Check out this reference at Wikipedia
The simple answer is that it doesn't create a unique 40 character hash for any string - it's inevitable that different strings will have the same hash.
It does try to make sure that close-by string will have very different hashes. 40 characters is a pretty long hash, so the chance of collision is quite low unless you're doing ridiculous numbers of them.
SHA doesn't create a unique 40 character hash for any string. If you create enough hashes, you'll get a collision (two inputs that hash to the same output) eventually. What makes SHA and other hash functions cryptographically useful is that there's no easy way to find two files that will have the same hash.
To elaborate on jdigital's answer:
Since it's a hash algorithm and not an encryption algorithm, there is no need to reverse the operation. This, in turn, means that the result does not need to be unique; there are (in theory) in infinite number of strings that will result in the same hash. Finding out which on those are is practically impossible, though.
Hash algorithms like SHA-1 or the SHA-2 family are used as "one-way" hashes in support of password-based authentication. It is not computationally feasible to find a message (password) that hashes to a given value. So, if an attacker obtains the list of hashed passwords, they can't determine the original passwords.
You are correct that, in general, there are an infinite number of messages that hash to a given value. It's still hard to find one though.
It does not guarantee that two strings will have unique 40 character hashes. What it does is provide an extremely low probability that two strings will have conflicting hashes, and makes it very difficult to create two conflicting documents without just randomly trying inputs.
Generally, a low enough probability of something bad happening is as good as a guarantee that it never will. As long as it's more likely that the world will end when a comet hits it, the chance of a colliding hash isn't generally worth worrying about.
Of course, secure hash algorithms are not perfect. Because they are used in cryptography, they are very valuable things to try and crack. SHA-1, for instance, has been weakened (you can find a collision in 2000 times fewer guesses than just doing random guessing); MD5 has been completely cracked, and security researchers have actually created two certificates which have the same MD5 sum, and got one of them signed by a certificate authority, thus allowing them to use the other one as if it had been signed by the certificate authority. You should not blindly put your faith in cryptographic hashes; once one has been weakened (like SHA-1), it is time to look for a new hash, which is why there is currently a competition to create a new standard hash algorithm.
The function is something like:
hash1 = SHA1(plaintext1)
hash2 = SHA1(plaintext2)
now, hash1 and hash2 can technically be the same. It's a collision. Not common, but possible, and not a problem.

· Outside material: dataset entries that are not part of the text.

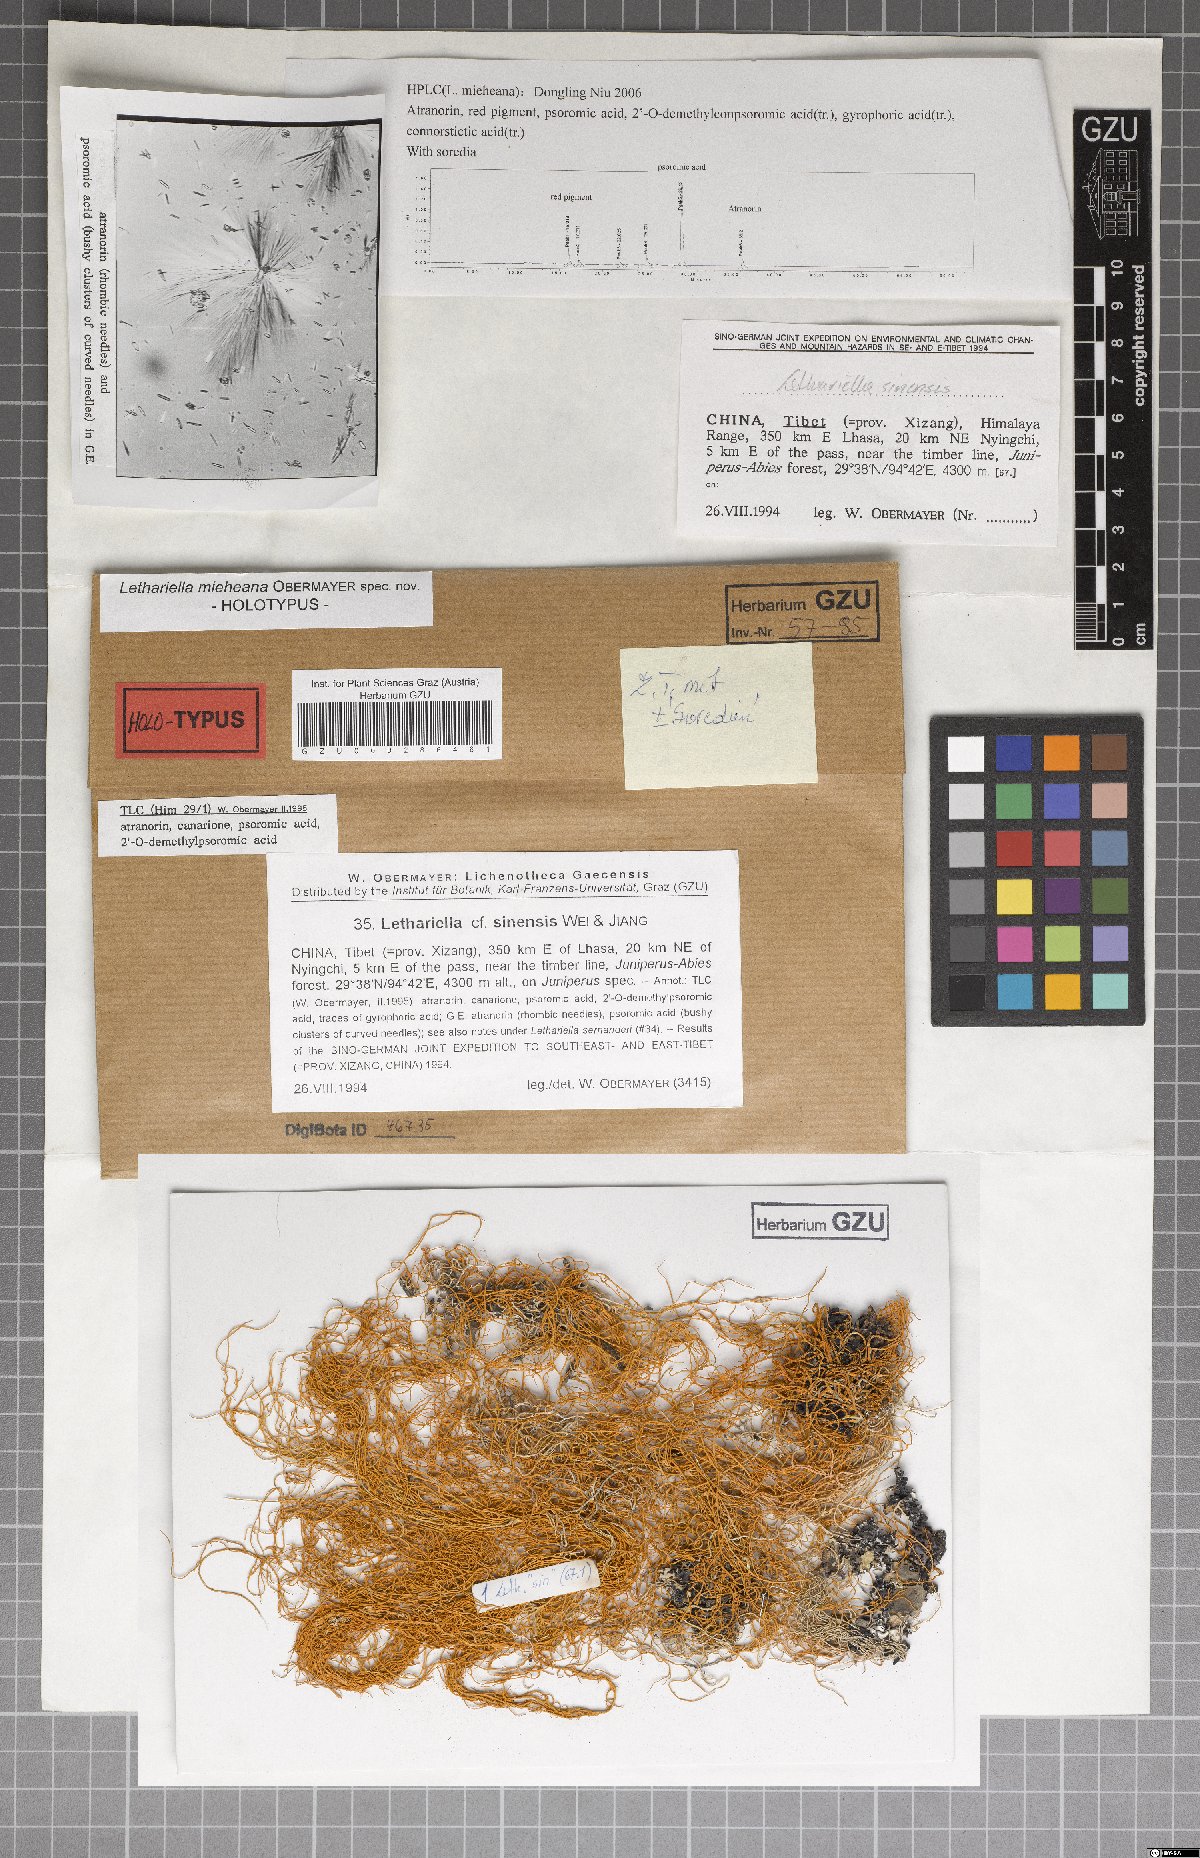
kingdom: Fungi
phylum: Ascomycota
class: Lecanoromycetes
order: Lecanorales
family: Parmeliaceae
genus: Lethariella
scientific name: Lethariella mieheana
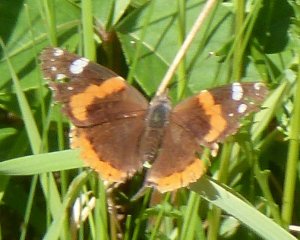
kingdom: Animalia
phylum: Arthropoda
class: Insecta
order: Lepidoptera
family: Nymphalidae
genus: Vanessa
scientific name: Vanessa atalanta
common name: Red Admiral
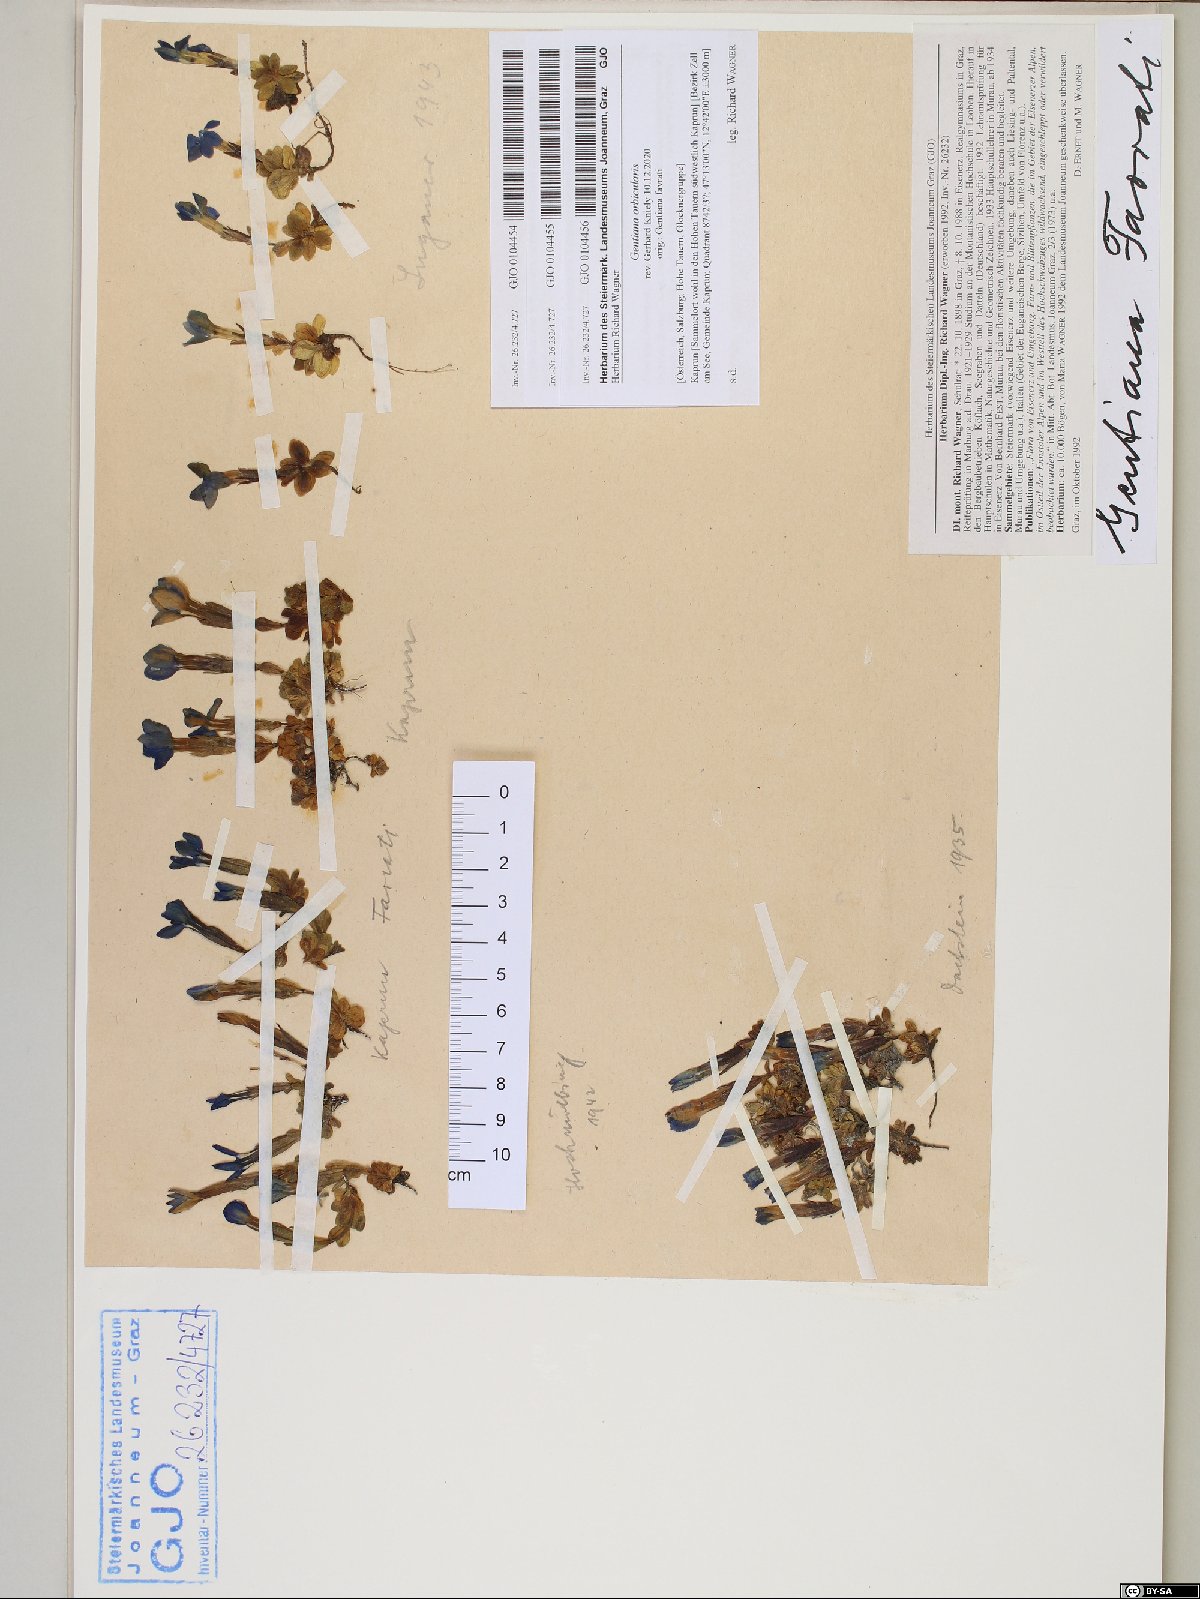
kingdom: Plantae
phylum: Tracheophyta
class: Magnoliopsida
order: Gentianales
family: Gentianaceae
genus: Gentiana
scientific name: Gentiana orbicularis
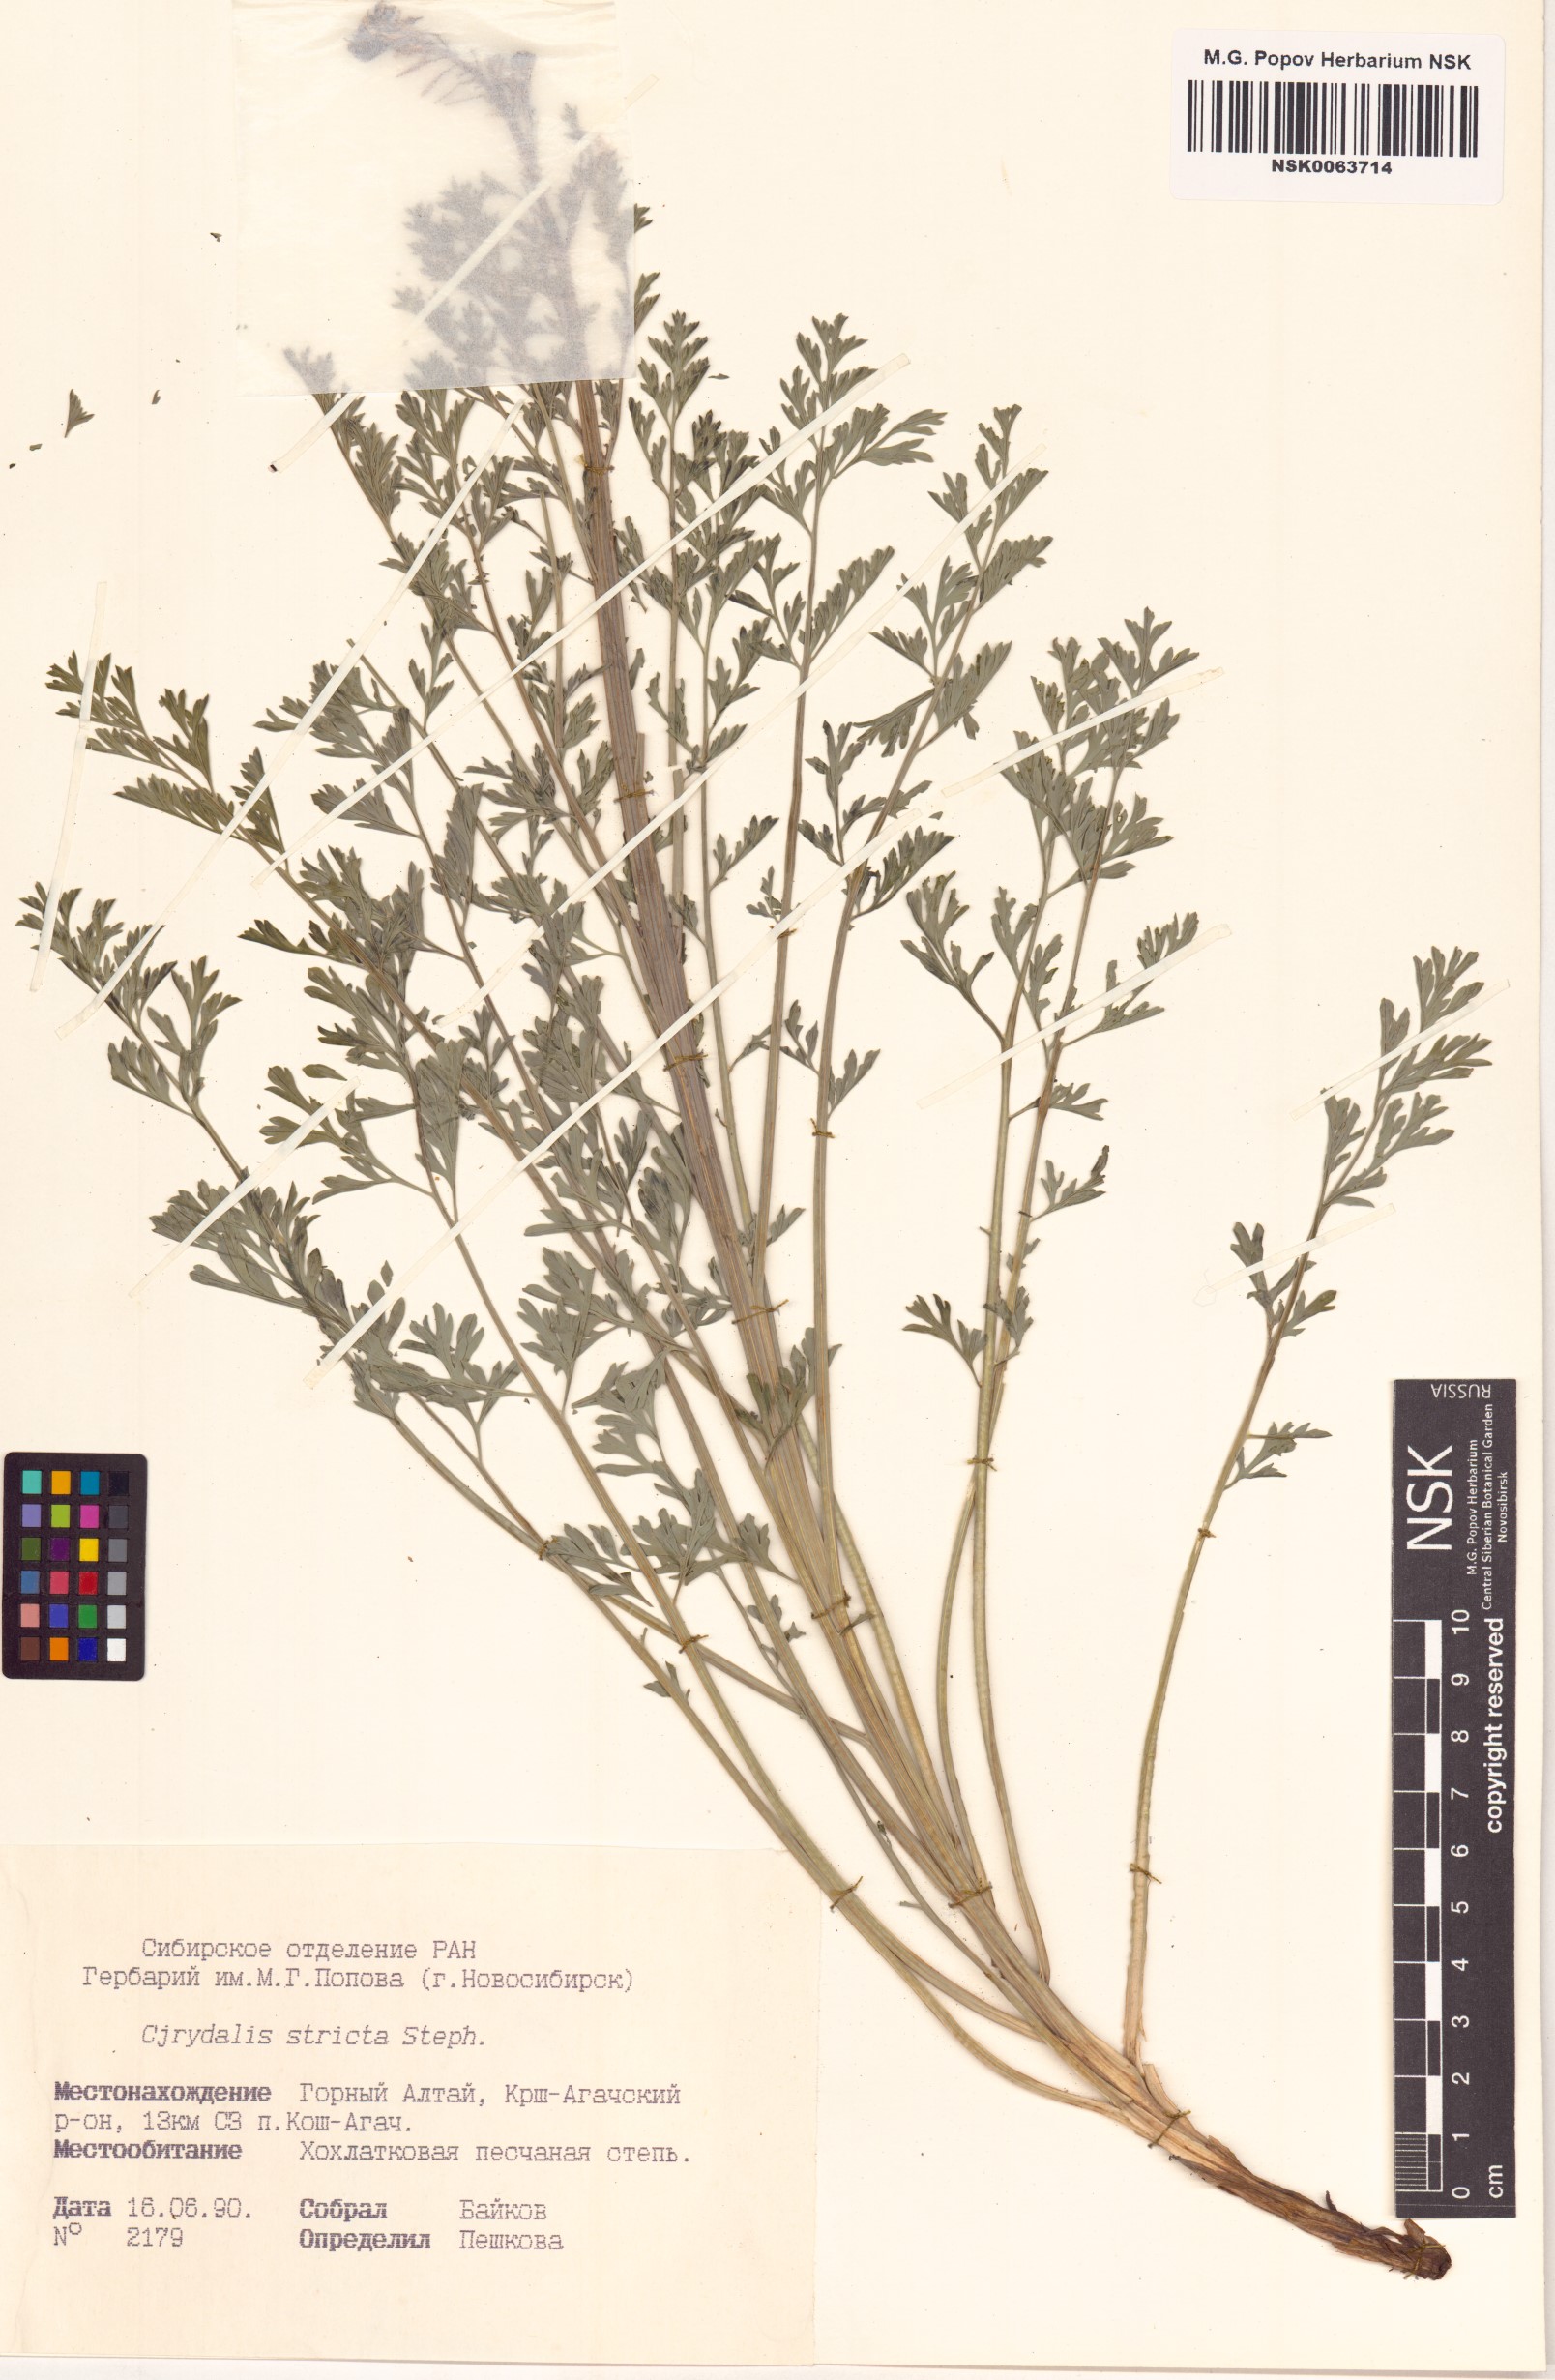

The real magic is in the fact that it's impossible to do this:
plaintext1 = SHA1-REVERSE(hash1)
So you can never reverse it. Handy if you dont want to know what a password is, only that the user gave you the same one both times. Think about it. You have 1024 bytes of input. You get 40 bits of output. How can you EVER reconstruct those 1024 bytes from the 40 - you threw information away. It's just not possible (well, unless you design the algorithm to allow it, I guess....)
Also, if 40 bits isn't enough, use SHA256 or something with a bigger output. And Salt it. Salt is good.
Oh, and as an aside: any website which emails you your password, is not hashing it's passwords. It's either storing them unencrypted (run, run screaming), or encrypting them with a 2 way encryption (DES, AES, public-private key et al - trust them a little more)
There is ZERO reasons for a website to be able to email you your password, or need to store anything but the hash. /rant.
Nice observation. Short answer it can't and leads to collisions which can be exploited in birthday attacks.
The simple answer is: it doesn't create unique hashes. Look at the Pidgeonhole priciple. It's just so unlikely for there to be a collision that nobody has ever found one.